▶ **Given task**
Count the lines below that contain the string "FLAGS". Reply with the number only.

▶ **Stored data**
○ ○ ○

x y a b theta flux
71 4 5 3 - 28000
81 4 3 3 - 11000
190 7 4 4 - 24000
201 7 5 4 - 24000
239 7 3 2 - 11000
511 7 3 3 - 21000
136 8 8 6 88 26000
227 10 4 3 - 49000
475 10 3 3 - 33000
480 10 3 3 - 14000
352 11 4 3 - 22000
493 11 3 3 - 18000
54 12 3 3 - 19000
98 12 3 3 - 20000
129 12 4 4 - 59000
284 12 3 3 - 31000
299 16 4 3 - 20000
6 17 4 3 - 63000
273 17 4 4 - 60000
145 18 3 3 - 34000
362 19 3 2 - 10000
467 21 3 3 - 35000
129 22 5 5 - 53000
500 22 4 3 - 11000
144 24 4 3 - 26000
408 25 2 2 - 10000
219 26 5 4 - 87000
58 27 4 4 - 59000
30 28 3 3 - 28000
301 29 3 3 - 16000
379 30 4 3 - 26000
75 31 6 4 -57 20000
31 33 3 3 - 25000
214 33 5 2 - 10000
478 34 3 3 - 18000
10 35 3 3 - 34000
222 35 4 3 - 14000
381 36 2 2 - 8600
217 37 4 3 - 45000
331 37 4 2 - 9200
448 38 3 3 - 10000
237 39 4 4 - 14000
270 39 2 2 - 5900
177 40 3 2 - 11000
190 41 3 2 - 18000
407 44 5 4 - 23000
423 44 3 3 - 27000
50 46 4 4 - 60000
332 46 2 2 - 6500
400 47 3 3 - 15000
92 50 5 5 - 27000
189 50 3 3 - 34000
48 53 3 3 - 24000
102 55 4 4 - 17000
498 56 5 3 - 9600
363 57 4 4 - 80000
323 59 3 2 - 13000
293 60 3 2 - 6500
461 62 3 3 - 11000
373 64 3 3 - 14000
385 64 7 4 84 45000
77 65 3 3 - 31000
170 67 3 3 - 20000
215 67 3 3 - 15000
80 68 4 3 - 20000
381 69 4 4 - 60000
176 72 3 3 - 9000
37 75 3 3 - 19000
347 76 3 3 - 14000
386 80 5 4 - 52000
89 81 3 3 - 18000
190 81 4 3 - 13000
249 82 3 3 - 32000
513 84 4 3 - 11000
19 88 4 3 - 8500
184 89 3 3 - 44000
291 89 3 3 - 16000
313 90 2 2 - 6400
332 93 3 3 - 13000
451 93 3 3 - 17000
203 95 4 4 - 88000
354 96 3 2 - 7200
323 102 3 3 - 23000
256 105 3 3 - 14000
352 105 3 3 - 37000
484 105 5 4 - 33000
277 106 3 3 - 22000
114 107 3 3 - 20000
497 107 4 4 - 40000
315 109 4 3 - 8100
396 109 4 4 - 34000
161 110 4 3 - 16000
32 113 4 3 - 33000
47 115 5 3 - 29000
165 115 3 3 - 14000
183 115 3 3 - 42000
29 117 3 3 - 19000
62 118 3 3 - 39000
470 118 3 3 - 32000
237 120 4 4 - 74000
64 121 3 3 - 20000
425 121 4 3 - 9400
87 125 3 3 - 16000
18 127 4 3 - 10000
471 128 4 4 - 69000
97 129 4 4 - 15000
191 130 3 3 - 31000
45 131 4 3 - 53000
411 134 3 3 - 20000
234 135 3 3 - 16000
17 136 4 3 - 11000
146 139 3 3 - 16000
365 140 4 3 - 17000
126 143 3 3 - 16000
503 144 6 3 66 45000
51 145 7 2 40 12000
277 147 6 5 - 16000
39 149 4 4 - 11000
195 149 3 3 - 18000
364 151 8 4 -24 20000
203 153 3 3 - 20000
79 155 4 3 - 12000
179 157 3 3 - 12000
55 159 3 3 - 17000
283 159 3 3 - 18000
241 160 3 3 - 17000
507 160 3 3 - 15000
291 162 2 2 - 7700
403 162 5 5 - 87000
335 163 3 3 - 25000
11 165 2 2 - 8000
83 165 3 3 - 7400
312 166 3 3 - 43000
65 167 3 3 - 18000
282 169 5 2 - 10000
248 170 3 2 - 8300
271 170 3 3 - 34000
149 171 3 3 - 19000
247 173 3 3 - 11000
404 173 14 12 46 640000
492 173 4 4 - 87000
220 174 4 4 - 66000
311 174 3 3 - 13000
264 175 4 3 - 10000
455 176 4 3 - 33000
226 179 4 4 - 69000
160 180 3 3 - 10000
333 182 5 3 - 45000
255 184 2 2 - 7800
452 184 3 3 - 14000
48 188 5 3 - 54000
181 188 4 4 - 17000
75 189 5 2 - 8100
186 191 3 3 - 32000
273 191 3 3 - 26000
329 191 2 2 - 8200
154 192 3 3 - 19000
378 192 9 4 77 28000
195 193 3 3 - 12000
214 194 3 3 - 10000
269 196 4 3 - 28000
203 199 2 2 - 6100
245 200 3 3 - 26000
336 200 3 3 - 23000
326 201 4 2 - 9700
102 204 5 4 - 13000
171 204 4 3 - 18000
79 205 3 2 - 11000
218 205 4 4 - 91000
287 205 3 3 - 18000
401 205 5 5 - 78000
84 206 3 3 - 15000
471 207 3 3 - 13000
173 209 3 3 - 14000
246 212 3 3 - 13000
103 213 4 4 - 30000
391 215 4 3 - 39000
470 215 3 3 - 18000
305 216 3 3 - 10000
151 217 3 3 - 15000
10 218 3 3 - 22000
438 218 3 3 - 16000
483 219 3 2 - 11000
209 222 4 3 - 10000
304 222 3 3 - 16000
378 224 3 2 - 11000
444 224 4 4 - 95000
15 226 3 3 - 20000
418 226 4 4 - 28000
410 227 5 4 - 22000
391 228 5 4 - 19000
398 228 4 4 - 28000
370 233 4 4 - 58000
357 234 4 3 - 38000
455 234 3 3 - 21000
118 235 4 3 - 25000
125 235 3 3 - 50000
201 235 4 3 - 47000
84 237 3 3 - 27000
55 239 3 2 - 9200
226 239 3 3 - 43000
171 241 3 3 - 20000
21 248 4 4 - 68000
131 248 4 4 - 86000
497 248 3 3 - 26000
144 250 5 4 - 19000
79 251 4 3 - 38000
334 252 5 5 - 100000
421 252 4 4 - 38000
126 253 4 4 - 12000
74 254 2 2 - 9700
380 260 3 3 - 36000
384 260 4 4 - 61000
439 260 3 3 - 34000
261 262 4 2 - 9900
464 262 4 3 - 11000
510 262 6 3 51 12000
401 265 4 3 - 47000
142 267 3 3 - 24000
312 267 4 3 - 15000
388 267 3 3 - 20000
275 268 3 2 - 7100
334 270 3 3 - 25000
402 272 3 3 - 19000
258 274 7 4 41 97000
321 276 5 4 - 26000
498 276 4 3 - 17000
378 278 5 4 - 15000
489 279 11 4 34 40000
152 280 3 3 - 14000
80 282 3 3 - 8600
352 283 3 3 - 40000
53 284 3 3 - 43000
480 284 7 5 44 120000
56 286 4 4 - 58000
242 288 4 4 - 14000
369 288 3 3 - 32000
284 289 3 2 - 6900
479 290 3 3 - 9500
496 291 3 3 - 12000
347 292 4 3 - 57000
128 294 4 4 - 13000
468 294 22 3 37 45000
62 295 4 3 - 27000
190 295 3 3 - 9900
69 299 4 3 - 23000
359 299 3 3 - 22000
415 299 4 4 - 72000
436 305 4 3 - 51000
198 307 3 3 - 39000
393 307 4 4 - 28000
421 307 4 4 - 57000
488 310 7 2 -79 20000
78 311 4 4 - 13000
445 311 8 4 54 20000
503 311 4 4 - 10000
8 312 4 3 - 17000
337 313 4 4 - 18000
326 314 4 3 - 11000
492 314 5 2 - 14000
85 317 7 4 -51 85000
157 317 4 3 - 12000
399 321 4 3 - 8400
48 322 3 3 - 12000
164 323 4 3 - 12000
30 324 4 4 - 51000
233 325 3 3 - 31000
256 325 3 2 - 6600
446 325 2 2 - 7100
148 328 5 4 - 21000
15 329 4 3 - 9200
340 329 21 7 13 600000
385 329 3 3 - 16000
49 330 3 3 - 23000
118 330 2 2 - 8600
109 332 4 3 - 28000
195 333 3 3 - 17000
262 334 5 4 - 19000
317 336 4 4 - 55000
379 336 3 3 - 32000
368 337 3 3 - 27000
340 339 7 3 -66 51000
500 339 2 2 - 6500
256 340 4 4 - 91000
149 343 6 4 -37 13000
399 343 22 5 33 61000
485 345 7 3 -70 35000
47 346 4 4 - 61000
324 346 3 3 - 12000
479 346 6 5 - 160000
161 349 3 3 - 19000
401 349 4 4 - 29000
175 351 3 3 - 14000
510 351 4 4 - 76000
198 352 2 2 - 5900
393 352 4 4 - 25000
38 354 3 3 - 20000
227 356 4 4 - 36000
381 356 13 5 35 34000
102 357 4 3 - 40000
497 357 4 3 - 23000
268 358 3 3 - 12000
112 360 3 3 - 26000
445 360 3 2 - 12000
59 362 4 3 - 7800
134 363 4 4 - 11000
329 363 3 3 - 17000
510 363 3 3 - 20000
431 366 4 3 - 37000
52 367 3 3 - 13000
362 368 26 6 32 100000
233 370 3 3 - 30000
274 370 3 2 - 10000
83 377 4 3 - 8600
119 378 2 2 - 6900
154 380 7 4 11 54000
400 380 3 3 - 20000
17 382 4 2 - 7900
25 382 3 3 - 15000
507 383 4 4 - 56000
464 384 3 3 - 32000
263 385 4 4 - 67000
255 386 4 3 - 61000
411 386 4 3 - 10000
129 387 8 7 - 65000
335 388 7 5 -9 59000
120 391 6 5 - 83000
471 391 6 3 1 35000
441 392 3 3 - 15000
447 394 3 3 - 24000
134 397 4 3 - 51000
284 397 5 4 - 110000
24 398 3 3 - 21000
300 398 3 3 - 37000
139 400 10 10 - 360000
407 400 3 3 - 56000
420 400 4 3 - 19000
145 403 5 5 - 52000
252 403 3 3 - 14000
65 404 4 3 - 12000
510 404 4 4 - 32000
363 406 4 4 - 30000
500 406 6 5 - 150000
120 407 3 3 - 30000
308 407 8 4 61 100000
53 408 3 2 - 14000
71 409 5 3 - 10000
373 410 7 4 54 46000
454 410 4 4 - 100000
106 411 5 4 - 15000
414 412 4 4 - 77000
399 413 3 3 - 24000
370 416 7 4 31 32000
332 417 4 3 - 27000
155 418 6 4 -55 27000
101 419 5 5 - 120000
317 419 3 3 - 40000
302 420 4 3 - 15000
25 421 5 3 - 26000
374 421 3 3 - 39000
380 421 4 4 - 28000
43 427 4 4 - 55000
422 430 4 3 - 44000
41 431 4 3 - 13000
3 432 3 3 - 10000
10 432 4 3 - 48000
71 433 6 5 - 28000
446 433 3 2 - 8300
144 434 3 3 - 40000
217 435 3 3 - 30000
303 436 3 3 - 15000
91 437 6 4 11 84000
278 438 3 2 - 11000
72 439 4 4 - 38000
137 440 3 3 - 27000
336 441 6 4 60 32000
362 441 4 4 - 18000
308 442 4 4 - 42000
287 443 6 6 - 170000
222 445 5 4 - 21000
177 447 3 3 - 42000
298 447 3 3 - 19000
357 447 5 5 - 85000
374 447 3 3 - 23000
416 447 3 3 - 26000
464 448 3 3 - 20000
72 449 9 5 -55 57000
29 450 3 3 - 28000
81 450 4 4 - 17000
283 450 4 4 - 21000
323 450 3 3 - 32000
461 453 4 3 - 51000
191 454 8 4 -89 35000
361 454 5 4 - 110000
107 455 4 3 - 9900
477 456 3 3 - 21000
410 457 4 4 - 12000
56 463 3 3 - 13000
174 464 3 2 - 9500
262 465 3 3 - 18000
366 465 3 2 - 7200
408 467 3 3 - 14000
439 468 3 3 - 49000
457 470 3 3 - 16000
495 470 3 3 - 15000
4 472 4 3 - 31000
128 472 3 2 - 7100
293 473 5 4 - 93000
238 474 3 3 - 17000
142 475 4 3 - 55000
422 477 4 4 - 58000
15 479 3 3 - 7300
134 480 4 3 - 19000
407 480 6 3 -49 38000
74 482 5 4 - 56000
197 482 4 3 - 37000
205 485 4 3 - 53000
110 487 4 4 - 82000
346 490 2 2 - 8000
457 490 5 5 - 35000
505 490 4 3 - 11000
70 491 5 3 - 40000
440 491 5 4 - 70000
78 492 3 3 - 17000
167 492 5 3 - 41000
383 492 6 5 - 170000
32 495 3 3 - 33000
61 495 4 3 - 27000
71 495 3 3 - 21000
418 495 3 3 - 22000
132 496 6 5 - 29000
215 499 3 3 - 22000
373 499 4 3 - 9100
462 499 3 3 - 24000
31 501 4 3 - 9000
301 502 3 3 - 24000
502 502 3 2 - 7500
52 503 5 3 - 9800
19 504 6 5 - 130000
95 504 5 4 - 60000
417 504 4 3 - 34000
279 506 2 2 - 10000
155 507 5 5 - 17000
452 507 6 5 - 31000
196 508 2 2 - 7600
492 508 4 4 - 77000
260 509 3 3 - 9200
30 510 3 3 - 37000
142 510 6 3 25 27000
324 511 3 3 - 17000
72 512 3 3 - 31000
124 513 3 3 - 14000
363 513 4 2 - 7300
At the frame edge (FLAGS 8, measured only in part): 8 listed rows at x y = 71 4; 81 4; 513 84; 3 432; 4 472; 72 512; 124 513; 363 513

○ ○ ○

▶ **Output of the exercise**
1